Alaska DHSS Reaches $1.7M Settlement with OCR for HIPAA Security Rule Violations
The theft of a portable hard drive from an employee of the Alaska Department of Health and Social Services (DHSS) potentially exposed the ePHI of an estimated 2,000 individuals. Following an investigation by the HHS Office for Civil Rights (OCR), a settlement has been reached and the DHHS must pay the HHS $1.7 million for the HIPAA Security Rule violations.
The U.S. Department of Health and Human Services’ Office for Civil Rights was alerted to the breach when the Alaska DHSS reported the hard drive theft. All healthcare organizations must submit a report of data security breaches affecting more than 500 individuals to the HHS Secretary Sebelius under Health Information Technology for Economic and Clinical Health (HITECH) regulations (Smaller breaches need only to be reported annually).
A media announcement must also be made to alert potential victims and Breach Notification Rules require all individuals to be contacted and advised of the security breach to allow them to take action to protect their identities and finances.

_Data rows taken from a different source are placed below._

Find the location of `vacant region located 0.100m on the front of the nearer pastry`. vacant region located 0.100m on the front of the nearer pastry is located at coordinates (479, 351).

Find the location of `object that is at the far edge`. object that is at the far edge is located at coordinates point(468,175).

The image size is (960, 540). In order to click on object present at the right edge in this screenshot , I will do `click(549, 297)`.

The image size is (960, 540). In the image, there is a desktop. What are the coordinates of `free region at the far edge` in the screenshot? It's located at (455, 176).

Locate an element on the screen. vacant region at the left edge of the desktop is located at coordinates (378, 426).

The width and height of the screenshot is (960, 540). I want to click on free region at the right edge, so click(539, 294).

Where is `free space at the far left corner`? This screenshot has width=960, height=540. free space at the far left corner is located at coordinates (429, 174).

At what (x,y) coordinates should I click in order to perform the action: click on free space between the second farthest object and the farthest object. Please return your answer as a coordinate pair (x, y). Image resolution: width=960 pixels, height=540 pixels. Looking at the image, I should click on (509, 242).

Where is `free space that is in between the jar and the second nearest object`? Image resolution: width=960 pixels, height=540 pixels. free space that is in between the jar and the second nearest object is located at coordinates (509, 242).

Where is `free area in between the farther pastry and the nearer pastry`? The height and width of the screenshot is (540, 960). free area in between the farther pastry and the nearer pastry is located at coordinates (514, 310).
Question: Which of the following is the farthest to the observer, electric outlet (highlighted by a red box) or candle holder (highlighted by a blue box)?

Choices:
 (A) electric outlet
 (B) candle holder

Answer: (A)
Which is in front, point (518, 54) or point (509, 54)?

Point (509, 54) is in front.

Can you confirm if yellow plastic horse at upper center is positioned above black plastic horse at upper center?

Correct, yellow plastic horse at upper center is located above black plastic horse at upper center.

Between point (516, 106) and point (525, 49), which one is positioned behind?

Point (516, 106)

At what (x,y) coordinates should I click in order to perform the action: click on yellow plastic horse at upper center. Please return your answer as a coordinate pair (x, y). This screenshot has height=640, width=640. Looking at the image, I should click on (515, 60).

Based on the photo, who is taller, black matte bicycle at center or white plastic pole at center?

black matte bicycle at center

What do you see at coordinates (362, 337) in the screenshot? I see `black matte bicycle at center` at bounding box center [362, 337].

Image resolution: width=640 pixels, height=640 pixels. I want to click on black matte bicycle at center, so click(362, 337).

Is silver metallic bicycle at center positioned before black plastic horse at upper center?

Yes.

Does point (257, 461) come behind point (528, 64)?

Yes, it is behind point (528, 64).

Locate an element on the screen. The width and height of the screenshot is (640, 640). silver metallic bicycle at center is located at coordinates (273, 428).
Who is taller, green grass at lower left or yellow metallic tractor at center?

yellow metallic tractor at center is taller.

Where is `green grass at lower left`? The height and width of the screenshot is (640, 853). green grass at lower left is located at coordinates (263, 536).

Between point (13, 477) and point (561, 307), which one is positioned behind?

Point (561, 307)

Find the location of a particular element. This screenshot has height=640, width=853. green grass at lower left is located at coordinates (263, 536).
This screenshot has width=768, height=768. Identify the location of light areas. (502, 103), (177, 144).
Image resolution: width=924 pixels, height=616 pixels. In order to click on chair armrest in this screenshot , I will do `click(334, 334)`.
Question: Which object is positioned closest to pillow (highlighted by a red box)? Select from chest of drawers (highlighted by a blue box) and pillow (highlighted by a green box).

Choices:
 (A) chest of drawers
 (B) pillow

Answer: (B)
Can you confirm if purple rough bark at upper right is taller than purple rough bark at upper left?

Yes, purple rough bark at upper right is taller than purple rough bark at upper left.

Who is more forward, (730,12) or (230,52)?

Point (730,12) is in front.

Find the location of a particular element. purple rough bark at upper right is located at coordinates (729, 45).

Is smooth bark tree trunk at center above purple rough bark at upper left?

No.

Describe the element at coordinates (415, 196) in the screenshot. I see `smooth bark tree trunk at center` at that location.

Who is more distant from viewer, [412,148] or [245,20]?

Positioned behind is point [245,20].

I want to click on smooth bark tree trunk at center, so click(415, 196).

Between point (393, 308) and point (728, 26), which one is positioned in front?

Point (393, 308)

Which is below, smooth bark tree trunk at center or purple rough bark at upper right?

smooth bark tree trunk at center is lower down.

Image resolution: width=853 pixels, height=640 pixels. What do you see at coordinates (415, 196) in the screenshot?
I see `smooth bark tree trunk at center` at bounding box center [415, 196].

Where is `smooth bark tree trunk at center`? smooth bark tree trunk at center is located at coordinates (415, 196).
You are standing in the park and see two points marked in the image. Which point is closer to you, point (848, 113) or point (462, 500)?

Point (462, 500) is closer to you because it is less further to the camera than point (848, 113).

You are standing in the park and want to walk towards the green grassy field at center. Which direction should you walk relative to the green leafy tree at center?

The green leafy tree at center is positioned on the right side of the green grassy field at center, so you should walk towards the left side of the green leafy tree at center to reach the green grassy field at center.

The investigation unearthed a number of non-compliance issues and inadequate policies and procedures to protect the electronic health information of its Medicare beneficiaries. The security holes discovered by the OCR should have been identified in a risk analysis, and the lack of safeguards and vulnerabilities made it clear that this vital procedure had not been conducted.
The OCR discovered inadequacies in the risk management policies, portable devices containing ePHI were not secured and device and media controls had not been implemented. Its security staff had also not had the required training on data security and was therefore not fully aware of its obligations under the HIPAA Security Rule. The HIPAA Security rule requires all covered entities to implement robust security measures and incorporate the administrative, technical and physical safeguards to protect patient and employee health information. Organizations must also comply with the HIPAA Privacy rule which was introduced to make it easier for patients to access their data and also protect it and restrict access.
The settlement is the second highest to date and reflects the number of violations discovered by the OCR and it is the first time a financial penalty has been applied to a state agency. This HIPAA penalty sends a message to all entities covered by HIPAA regulations, both private and public, that violating regulations will incur financial penalties and the OCR is rigorously policing compliance.
According to OCR Director, Leon Rodriguez, data breaches involving portable storage devices can easily be prevented. “Covered entities must perform a full and comprehensive risk assessment and have in place meaningful access controls to safeguard hardware and portable devices.”
Alaska Department of Health and Social Services must also follow an action plan to bring its policies and procedures up to date with current legislation and those policies and procedure must be regularly revised and updated. In order to monitor progress, a report on ongoing compliance efforts must also be regularly submitted to the OCR.